Thank you to the wonderful people at Balzer & Bray for sending me this e-book.
TITLE: Symptoms of Being Human
AUTHOR: Jeff Garvin
I am an adult who loves reading YA, especially if it is pertinent to today's situations faced by YA. I encourage authors to write these social issues books and I especially encourage YA to read them, which is why Symptoms of Being Human drew me.
Gender fluid is not a term that I ever really heard when I was growing up, although I am sure it existed in my day, it simply wasn't acknowledged as "real" and certainly not openly talked about. I wanted to understand and try to see what someone who is gender fluid is going through, mentally, emotionally and physically.
This story eloquently, respectfully and honestly tells the story of Riley, who identifies as gender fluid. I guess, for me, one of the things that stood out the most is that while I thought that people who are gender fluid fully understand their own bodies and minds and feelings. This is not the case, as Riley, at one point in the story basically admits that its not easy to explain, not easy to feel and not easy to understand. In fact, in several instances, Riley is caught judging other people or trying to "put" a gender on them.
I learned quite a lot more about gender fluid and how difficult and stressful it can be, to accept yourself and for others to accept you. As the story clearly demonstrates, self loathing, fear and judgement are a huge part of every day life. Extremely difficult things happen to Riley, things that are hard to read but I would hazard to say that the story depicts the harsh realities of something that most people don't understand (or care to, for some).
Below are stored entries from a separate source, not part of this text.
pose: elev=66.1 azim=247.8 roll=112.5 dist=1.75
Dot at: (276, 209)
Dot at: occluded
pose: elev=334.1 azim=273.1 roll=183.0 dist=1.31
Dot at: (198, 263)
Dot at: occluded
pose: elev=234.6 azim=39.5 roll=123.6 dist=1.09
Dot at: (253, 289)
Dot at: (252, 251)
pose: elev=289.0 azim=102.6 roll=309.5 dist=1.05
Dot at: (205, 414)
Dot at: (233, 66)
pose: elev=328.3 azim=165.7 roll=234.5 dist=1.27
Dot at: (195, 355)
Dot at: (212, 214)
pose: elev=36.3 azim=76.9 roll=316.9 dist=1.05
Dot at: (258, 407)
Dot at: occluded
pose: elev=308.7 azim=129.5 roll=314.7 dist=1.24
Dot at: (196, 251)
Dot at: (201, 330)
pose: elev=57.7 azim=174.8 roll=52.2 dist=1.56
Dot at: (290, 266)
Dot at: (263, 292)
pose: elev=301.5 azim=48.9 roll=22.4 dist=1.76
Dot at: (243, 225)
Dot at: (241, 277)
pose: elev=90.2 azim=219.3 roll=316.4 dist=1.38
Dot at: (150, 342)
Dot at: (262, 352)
Extremely well written, this story had me gripping my Kindle in some parts and at others, had me SCREAMING at Riley to SPEAK! This, for me, was a flaw in this book - yes, the author helps the reader understand, at least one some level, how difficult this is for Riley - but I hate that Riley never said anything - good or bad, there were never any words. In fact, I think the author should have called this book "I am not ready" because Riley said it at least 5 times that I counted and I wish I could say that Riley was talking about coming out - but in fact even after everything that happened, even after the violence - the only words were "I am not ready". It got truly annoying, especially towards the last part of the book.
I am concerned at this trend in YA lately, so many of the main characters are not able to voice their thoughts, opinions or feelings. Everything is always "stuck inside" and it scares me. Where are the strong characters with a voice? I thought Bec would be that voice here, but in the end, that did not happen.
Nonetheless, a hard and emotionally difficult book, but I loved it.